**TEXTO**:
++++
Miguel Carbonell
La reacción del gobierno federal frente al cobarde atentado de Morelia pone de manifiesto una vez más que no existe un entramado institucional que sea capaz de prevenir los delitos y mucho menos que sea capaz de perseguirlos de forma efectiva y rindiendo cuentas a la sociedad. Las tareas de inteligencia son de bajo nivel y la capacidad de respuesta frente al crimen deja mucho que desear.
Hemos visto imágenes muy evocadoras de la incapacidad del Estado frente a quienes cometen delitos. Un policía manoseó burdamente el detonador de la granada que estalló en la Plaza Melchor Ocampo, borrando cualquier posible registro de huellas dactilares que posteriormente pudieran ser ofrecidas como prueba en un juicio contra el autor material del atentado. La escena del crimen fue inutilizada por el paso tanto de los servicios médicos (lo cual era inevitable), como de los desorientados policías que iban de un lado a otro sin saber muy bien qué hacer. La confusión se adueñó del lugar y puso en evidencia la baja calidad profesional de nuestros policías.
No se hicieron esperar los llamados a la unidad (como en los viejos tiempos) y las frases retóricas según las cuales se emplearía “toda la fuerza del Estado” contra los responsables. Pero uno se pregunta de qué fuerza nos están hablando los políticos y cómo creerles cuando ellos mismos han demostrado que no tienen la menor idea de la manera en que deben enfrentar los problemas que pretenden resolver.
Para el gobierno federal “emplear toda la fuerza” significa solamente enviar al ejército. Es una táctica que comienza a desgastarse y que tampoco ha dado los prometedores resultados que algunos esperaban.
Mientras tanto, los diputados se debaten entre propuestas regresivas como la de reimplantar la pena de muerte (lo cual está prohibido por distintos tratados internacionales, sobre cuyo contenido ciertos legisladores no tienen la menor idea), y propuestas propagandísticas como el incremento presupuestal para el tema de la seguridad.
La sociedad parece moverse entre el temor y la duda. El temor de saber que los cárteles criminales han decidido ampliar sus objetivos a la población inocente, lo que significa que ahora sí ya nadie está a salvo, y la duda de quién podrá proteger a los ciudadanos, en vista del clamoroso fracaso del Estado mexicano en su lucha contra la inseguridad.
La propuesta de aumento presupuestal es un punto interesante y merece ser debatida a fondo por parte de los legisladores federales. Por un lado se trata de un aspecto esencial en el combate al delito: sin dinero no habrá posibilidad alguna de éxito. Pero por otra parte hay que reconocer que ya en años pasados se han destinado miles y miles de millones de pesos al tema y los resultados han sido decepcionantes, por calificarlos de alguna manera. Hay algo que estamos haciendo mal. No parece haber un diagnóstico claro de nuestras debilidades ni de la ruta que deberíamos seguir para superarlas.
++++
**REGISTROS**:
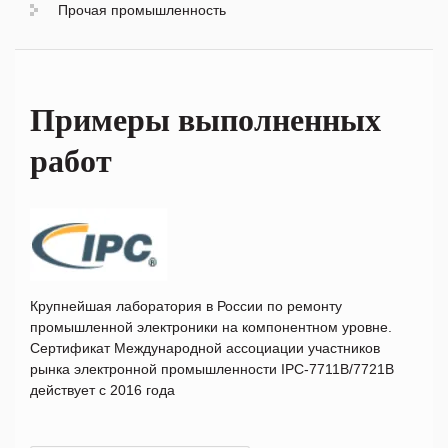
Прочая промышленность
Примеры выполненных
работ
Крупнейшая лаборатория в России по ремонту
промышленной электроники на компонентном уровне.
Сертификат Международной ассоциации участников
рынка электронной промышленности IPC-7711B/7721B
действует с 2016 года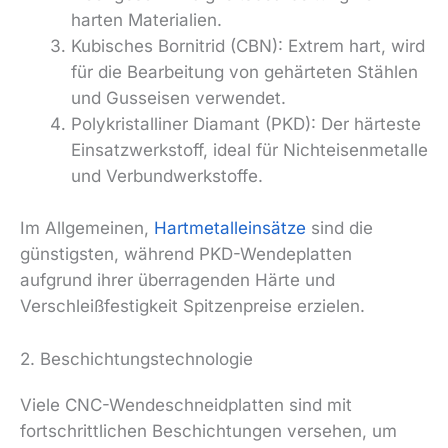
harten Materialien.
Kubisches Bornitrid (CBN): Extrem hart, wird
für die Bearbeitung von gehärteten Stählen
und Gusseisen verwendet.
Polykristalliner Diamant (PKD): Der härteste
Einsatzwerkstoff, ideal für Nichteisenmetalle
und Verbundwerkstoffe.
Im Allgemeinen,
Hartmetalleinsätze
sind die
günstigsten, während PKD-Wendeplatten
aufgrund ihrer überragenden Härte und
Verschleißfestigkeit Spitzenpreise erzielen.
2. Beschichtungstechnologie
Viele CNC-Wendeschneidplatten sind mit
fortschrittlichen Beschichtungen versehen, um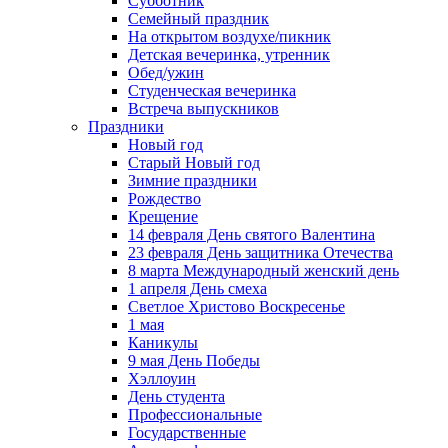
Субботник
Семейный праздник
На открытом воздухе/пикник
Детская вечеринка, утренник
Обед/ужин
Студенческая вечеринка
Встреча выпускников
Праздники
Новый год
Старый Новый год
Зимние праздники
Рождество
Крещение
14 февраля День святого Валентина
23 февраля День защитника Отечества
8 марта Международный женский день
1 апреля День смеха
Светлое Христово Воскресенье
1 мая
Каникулы
9 мая День Победы
Хэллоуин
День студента
Профессиональные
Государственные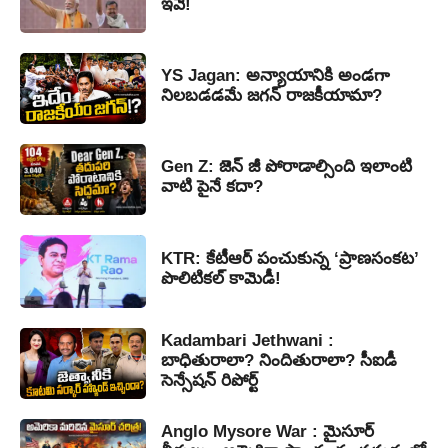
ఇవే!
YS Jagan: అన్యాయానికి అండగా
నిలబడడమే జగన్ రాజకీయామా?
Gen Z: జెన్ జీ పోరాడాల్సింది ఇలాంటి
వాటి పైనే కదా?
KTR: కేటీఆర్ పంచుకున్న ‘ప్రాణసంకట’
పొలిటికల్ కామెడీ!
Kadambari Jethwani :
బాధితురాలా? నిందితురాలా? సీఐడీ
సెన్సేషన్ రిపోర్ట్
Anglo Mysore War : మైసూర్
++++
**EJERCICIOS**:
A) Responde en una línea cada una de estas preguntas sobre el texto del atentado de Morelia.
(i) ¿En qué plaza estalló la granada?
(ii) Para el gobierno federal, ¿qué significa "emplear toda la fuerza"?
(iii) ¿Qué pena proponen reimplantar algunos diputados?
B) Copia todos los comentarios que el texto del atentado de Morelia pone entre paréntesis.

**RESPUESTAS**:
A)
(i) En la Plaza Melchor Ocampo.
(ii) Solamente enviar al ejército.
(iii) La pena de muerte.

B)
(lo cual era inevitable)
(como en los viejos tiempos)
(lo cual está prohibido por distintos tratados internacionales, sobre cuyo contenido ciertos legisladores no tienen la menor idea)